LISTED RECORDS —
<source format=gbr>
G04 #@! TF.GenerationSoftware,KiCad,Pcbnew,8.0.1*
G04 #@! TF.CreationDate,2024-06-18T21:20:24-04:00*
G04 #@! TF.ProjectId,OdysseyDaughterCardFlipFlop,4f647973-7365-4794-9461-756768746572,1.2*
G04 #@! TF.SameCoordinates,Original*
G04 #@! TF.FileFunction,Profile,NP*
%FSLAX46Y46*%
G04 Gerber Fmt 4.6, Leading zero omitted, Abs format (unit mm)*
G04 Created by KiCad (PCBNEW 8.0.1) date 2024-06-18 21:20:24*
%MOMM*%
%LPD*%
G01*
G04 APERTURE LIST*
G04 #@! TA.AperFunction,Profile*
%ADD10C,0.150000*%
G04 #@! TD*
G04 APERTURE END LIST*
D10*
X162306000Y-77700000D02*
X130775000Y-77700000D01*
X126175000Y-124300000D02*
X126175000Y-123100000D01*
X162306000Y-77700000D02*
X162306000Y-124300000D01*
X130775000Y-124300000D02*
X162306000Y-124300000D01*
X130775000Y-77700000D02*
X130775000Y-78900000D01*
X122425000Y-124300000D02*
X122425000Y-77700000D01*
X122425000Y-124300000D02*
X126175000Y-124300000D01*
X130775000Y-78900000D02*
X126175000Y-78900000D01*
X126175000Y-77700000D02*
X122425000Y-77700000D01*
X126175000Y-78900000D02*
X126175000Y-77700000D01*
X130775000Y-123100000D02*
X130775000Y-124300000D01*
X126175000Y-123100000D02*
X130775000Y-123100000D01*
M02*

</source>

* * *

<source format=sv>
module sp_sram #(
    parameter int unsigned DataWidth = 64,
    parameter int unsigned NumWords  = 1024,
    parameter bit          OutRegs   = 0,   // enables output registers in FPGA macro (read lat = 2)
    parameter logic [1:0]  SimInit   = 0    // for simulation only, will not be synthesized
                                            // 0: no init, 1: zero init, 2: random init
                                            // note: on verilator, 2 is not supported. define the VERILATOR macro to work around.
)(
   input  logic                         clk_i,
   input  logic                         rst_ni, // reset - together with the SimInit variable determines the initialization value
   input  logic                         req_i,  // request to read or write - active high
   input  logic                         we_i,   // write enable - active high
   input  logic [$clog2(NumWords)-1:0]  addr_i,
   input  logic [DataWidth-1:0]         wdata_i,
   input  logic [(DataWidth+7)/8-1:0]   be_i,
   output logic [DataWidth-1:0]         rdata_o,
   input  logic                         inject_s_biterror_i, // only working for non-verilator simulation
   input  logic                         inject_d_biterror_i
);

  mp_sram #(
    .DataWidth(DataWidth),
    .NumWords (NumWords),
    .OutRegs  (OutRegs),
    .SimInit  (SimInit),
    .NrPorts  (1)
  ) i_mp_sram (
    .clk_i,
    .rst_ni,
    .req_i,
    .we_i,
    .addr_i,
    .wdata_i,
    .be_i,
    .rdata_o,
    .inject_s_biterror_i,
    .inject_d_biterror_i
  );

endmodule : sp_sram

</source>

PROBLEM DETAILS —
All that is needed is a number: how many lines in the data above contain the string "zero".

THE COMPLETED TASK —
2